[Task]
Write out every record again, putting "Открыть полный каталог" wherever "Смотреть весь каталог" appears and leaving everything else the same.

[Given records]

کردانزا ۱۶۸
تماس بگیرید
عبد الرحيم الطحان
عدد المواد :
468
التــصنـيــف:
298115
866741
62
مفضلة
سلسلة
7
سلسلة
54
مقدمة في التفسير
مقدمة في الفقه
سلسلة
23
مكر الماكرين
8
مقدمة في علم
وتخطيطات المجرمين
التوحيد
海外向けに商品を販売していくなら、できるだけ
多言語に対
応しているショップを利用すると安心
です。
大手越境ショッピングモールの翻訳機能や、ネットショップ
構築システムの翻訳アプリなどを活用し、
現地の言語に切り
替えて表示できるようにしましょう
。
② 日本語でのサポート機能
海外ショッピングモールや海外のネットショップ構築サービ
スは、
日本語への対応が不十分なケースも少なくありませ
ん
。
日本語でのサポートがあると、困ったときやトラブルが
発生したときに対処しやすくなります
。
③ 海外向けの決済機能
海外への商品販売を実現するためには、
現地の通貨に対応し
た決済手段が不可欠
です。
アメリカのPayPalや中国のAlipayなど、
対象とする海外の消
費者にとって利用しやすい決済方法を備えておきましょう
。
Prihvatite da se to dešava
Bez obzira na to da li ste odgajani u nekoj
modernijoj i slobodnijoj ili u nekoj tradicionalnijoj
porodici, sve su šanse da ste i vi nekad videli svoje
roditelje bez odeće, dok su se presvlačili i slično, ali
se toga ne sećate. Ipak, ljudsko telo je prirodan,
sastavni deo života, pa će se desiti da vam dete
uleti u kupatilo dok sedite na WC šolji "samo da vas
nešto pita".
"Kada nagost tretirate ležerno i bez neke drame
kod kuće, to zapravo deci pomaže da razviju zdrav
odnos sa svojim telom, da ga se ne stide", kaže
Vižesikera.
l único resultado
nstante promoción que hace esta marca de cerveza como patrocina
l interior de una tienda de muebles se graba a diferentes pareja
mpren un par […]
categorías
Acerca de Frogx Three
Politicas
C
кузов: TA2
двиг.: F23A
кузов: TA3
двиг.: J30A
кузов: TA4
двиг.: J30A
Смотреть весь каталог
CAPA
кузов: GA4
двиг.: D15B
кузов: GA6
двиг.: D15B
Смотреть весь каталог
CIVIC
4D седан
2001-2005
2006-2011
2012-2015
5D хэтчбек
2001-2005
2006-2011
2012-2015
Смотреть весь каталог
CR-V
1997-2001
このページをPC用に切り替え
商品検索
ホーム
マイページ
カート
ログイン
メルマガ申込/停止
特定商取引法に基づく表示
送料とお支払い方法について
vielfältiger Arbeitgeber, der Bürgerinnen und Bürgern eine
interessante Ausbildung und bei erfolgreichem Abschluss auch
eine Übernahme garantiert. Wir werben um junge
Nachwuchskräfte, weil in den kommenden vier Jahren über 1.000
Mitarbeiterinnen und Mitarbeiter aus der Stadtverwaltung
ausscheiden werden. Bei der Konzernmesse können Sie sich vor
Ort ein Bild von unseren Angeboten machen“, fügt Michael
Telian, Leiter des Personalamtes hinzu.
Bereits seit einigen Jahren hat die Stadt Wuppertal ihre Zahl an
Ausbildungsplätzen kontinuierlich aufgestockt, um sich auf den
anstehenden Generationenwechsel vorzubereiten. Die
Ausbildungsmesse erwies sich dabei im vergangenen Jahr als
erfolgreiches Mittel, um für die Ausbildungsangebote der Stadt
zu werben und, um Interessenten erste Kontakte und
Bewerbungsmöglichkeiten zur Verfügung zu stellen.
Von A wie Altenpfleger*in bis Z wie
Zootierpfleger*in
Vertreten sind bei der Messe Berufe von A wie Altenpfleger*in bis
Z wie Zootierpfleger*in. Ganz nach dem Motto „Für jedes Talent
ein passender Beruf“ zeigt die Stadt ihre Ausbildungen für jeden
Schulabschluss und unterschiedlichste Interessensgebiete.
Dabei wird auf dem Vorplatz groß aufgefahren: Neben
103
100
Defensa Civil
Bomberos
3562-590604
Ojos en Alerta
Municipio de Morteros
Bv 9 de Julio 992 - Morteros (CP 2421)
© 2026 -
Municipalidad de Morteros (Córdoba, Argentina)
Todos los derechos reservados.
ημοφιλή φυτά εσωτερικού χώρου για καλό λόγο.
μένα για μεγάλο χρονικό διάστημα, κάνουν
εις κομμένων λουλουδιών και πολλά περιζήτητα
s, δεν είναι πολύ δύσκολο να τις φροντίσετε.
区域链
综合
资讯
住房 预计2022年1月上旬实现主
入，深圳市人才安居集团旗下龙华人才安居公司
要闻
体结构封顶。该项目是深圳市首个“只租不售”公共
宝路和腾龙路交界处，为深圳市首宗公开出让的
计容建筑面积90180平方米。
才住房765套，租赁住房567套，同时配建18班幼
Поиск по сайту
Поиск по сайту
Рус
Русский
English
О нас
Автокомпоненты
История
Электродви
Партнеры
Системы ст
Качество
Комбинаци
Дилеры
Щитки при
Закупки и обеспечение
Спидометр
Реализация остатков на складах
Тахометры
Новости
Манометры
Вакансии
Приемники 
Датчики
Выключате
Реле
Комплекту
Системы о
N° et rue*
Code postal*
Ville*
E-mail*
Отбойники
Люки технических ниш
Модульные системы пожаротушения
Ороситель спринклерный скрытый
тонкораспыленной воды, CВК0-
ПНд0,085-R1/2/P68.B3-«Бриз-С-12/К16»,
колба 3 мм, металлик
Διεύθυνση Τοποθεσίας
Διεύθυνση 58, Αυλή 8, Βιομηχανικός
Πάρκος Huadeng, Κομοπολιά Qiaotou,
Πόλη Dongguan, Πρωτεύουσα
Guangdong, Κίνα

[Result of the task]
کردانزا ۱۶۸
تماس بگیرید
عبد الرحيم الطحان
عدد المواد :
468
التــصنـيــف:
298115
866741
62
مفضلة
سلسلة
7
سلسلة
54
مقدمة في التفسير
مقدمة في الفقه
سلسلة
23
مكر الماكرين
8
مقدمة في علم
وتخطيطات المجرمين
التوحيد
海外向けに商品を販売していくなら、できるだけ
多言語に対
応しているショップを利用すると安心
です。
大手越境ショッピングモールの翻訳機能や、ネットショップ
構築システムの翻訳アプリなどを活用し、
現地の言語に切り
替えて表示できるようにしましょう
。
② 日本語でのサポート機能
海外ショッピングモールや海外のネットショップ構築サービ
スは、
日本語への対応が不十分なケースも少なくありませ
ん
。
日本語でのサポートがあると、困ったときやトラブルが
発生したときに対処しやすくなります
。
③ 海外向けの決済機能
海外への商品販売を実現するためには、
現地の通貨に対応し
た決済手段が不可欠
です。
アメリカのPayPalや中国のAlipayなど、
対象とする海外の消
費者にとって利用しやすい決済方法を備えておきましょう
。
Prihvatite da se to dešava
Bez obzira na to da li ste odgajani u nekoj
modernijoj i slobodnijoj ili u nekoj tradicionalnijoj
porodici, sve su šanse da ste i vi nekad videli svoje
roditelje bez odeće, dok su se presvlačili i slično, ali
se toga ne sećate. Ipak, ljudsko telo je prirodan,
sastavni deo života, pa će se desiti da vam dete
uleti u kupatilo dok sedite na WC šolji "samo da vas
nešto pita".
"Kada nagost tretirate ležerno i bez neke drame
kod kuće, to zapravo deci pomaže da razviju zdrav
odnos sa svojim telom, da ga se ne stide", kaže
Vižesikera.
l único resultado
nstante promoción que hace esta marca de cerveza como patrocina
l interior de una tienda de muebles se graba a diferentes pareja
mpren un par […]
categorías
Acerca de Frogx Three
Politicas
C
кузов: TA2
двиг.: F23A
кузов: TA3
двиг.: J30A
кузов: TA4
двиг.: J30A
Открыть полный каталог
CAPA
кузов: GA4
двиг.: D15B
кузов: GA6
двиг.: D15B
Открыть полный каталог
CIVIC
4D седан
2001-2005
2006-2011
2012-2015
5D хэтчбек
2001-2005
2006-2011
2012-2015
Открыть полный каталог
CR-V
1997-2001
このページをPC用に切り替え
商品検索
ホーム
マイページ
カート
ログイン
メルマガ申込/停止
特定商取引法に基づく表示
送料とお支払い方法について
vielfältiger Arbeitgeber, der Bürgerinnen und Bürgern eine
interessante Ausbildung und bei erfolgreichem Abschluss auch
eine Übernahme garantiert. Wir werben um junge
Nachwuchskräfte, weil in den kommenden vier Jahren über 1.000
Mitarbeiterinnen und Mitarbeiter aus der Stadtverwaltung
ausscheiden werden. Bei der Konzernmesse können Sie sich vor
Ort ein Bild von unseren Angeboten machen“, fügt Michael
Telian, Leiter des Personalamtes hinzu.
Bereits seit einigen Jahren hat die Stadt Wuppertal ihre Zahl an
Ausbildungsplätzen kontinuierlich aufgestockt, um sich auf den
anstehenden Generationenwechsel vorzubereiten. Die
Ausbildungsmesse erwies sich dabei im vergangenen Jahr als
erfolgreiches Mittel, um für die Ausbildungsangebote der Stadt
zu werben und, um Interessenten erste Kontakte und
Bewerbungsmöglichkeiten zur Verfügung zu stellen.
Von A wie Altenpfleger*in bis Z wie
Zootierpfleger*in
Vertreten sind bei der Messe Berufe von A wie Altenpfleger*in bis
Z wie Zootierpfleger*in. Ganz nach dem Motto „Für jedes Talent
ein passender Beruf“ zeigt die Stadt ihre Ausbildungen für jeden
Schulabschluss und unterschiedlichste Interessensgebiete.
Dabei wird auf dem Vorplatz groß aufgefahren: Neben
103
100
Defensa Civil
Bomberos
3562-590604
Ojos en Alerta
Municipio de Morteros
Bv 9 de Julio 992 - Morteros (CP 2421)
© 2026 -
Municipalidad de Morteros (Córdoba, Argentina)
Todos los derechos reservados.
ημοφιλή φυτά εσωτερικού χώρου για καλό λόγο.
μένα για μεγάλο χρονικό διάστημα, κάνουν
εις κομμένων λουλουδιών και πολλά περιζήτητα
s, δεν είναι πολύ δύσκολο να τις φροντίσετε.
区域链
综合
资讯
住房 预计2022年1月上旬实现主
入，深圳市人才安居集团旗下龙华人才安居公司
要闻
体结构封顶。该项目是深圳市首个“只租不售”公共
宝路和腾龙路交界处，为深圳市首宗公开出让的
计容建筑面积90180平方米。
才住房765套，租赁住房567套，同时配建18班幼
Поиск по сайту
Поиск по сайту
Рус
Русский
English
О нас
Автокомпоненты
История
Электродви
Партнеры
Системы ст
Качество
Комбинаци
Дилеры
Щитки при
Закупки и обеспечение
Спидометр
Реализация остатков на складах
Тахометры
Новости
Манометры
Вакансии
Приемники 
Датчики
Выключате
Реле
Комплекту
Системы о
N° et rue*
Code postal*
Ville*
E-mail*
Отбойники
Люки технических ниш
Модульные системы пожаротушения
Ороситель спринклерный скрытый
тонкораспыленной воды, CВК0-
ПНд0,085-R1/2/P68.B3-«Бриз-С-12/К16»,
колба 3 мм, металлик
Διεύθυνση Τοποθεσίας
Διεύθυνση 58, Αυλή 8, Βιομηχανικός
Πάρκος Huadeng, Κομοπολιά Qiaotou,
Πόλη Dongguan, Πρωτεύουσα
Guangdong, Κίνα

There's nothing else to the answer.